The French Revolution (1789–1799) began with a financial crisis. The Estates-General were summoned to deal with it, but things spiraled quickly out of control. The Bastille was stormed, and then the royal court was brought back to Paris from Versailles by force. Louis XVI was beheaded in 1792. The Reign of Terror followed (1793–1794), and some tens of thousands of people were executed. This is the time of the guillotine. But it has to be said again that Burke, who knew how to read the trajectory of ideas, set his face against the French Revolution before the Terror showed how right he was.

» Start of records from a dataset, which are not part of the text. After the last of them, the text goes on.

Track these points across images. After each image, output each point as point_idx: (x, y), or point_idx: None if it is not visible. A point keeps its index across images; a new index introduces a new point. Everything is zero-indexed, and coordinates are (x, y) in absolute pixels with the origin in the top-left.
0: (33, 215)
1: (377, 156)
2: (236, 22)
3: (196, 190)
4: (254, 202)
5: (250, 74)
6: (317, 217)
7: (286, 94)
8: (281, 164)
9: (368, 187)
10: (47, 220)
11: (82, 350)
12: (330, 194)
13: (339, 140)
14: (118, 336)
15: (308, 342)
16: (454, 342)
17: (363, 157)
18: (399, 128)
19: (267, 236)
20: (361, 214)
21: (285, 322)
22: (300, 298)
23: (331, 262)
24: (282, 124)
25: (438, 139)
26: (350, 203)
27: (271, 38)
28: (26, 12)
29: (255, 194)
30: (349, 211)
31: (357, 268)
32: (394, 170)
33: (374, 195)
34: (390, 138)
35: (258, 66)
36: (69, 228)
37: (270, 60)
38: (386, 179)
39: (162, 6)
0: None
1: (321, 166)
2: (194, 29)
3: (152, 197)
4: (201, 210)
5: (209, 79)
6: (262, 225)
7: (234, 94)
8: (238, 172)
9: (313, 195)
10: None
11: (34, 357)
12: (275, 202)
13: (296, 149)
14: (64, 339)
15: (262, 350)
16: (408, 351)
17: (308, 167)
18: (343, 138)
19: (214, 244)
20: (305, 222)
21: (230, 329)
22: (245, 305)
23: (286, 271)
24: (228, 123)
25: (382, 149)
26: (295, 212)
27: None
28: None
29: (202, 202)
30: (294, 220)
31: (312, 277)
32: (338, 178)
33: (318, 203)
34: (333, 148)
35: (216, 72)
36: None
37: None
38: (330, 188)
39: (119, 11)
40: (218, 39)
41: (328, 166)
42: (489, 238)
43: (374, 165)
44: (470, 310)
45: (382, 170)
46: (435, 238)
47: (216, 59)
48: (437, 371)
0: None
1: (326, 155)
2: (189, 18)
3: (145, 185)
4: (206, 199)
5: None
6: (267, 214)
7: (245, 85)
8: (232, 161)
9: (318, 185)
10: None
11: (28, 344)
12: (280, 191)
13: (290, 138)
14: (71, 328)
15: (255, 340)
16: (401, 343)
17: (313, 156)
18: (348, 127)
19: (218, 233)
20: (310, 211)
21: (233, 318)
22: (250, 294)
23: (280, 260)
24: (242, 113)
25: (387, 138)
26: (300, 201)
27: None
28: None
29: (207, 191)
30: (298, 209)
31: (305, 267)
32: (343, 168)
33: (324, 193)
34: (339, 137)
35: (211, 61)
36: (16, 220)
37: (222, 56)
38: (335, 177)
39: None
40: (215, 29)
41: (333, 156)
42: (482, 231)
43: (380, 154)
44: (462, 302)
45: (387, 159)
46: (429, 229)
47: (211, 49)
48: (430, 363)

After the fall of the radicals, the Revolution was then governed by the Directory, until it was replaced by the Consulate of Napoleon Bonaparte—the dictatorship of a charismatic leader. When you look at the appalling series of events involved in the French Revolution, and you look at the sober restraint that characterized the American War for Independence, to say that they come from the same stock is really quite an astonishing historical slander.
Both wars had revolution in their names. Both occurred within a few years of each other. And unless you were as clear-eyed as Burke, what the French Revolution became was not immediately obvious. And it is true to say that some of the intellectual currents that were very popular in France were present in America, but not nearly at the same level. Thomas Paine was the kind of who could really move things in France, but he was pretty lonely in his radicalism over here. So the revolutionary elements that made the French Revolution so appalling were present here, but those sparks here did not come in contact with the same kind of combustible material as they did over there. They did not come into contact with those combustible materials because those kinds of materials were largely absent here—thanks to the Great Awakening.
Now of course there were some responsible Americans, men like Thomas Jefferson, who were open to the French Revolution initially. Remember that the French had come to our aid in our War. It was the French fleet that had bottled up Cornwallis at Yorktown. And George Washington had been greatly helped by Lafayette, who later on became a participant in the French Revolution.
But even with such historical details, we have to make some distinctions. The French Revolution, once it took off, had its cooler heads along with its incendiary types. Lafayette was one of the former, one of the cooler hands, and in their assembly he was seated with others like himself on the right side of their chamber. In fact, this is where our phrases right wing and left wing come from—the right wingers were the more conservative revolutionaries. I would argue it is not good to be either, but current events were as complicated back then as they are now.
So with all that said and recognized, clear-headed Americans knew that what they had fought for was not at all like what the French Revolution was seeking to establish. To run them together really is an historical slander, and it is to throw away one of the great achievements of the American founding—a righteous heritage.
Notes:
[i] John Eidsmoe, God and Caesar (Eugene, OR, Wipf and Stock Publishers, 1997), p. 34.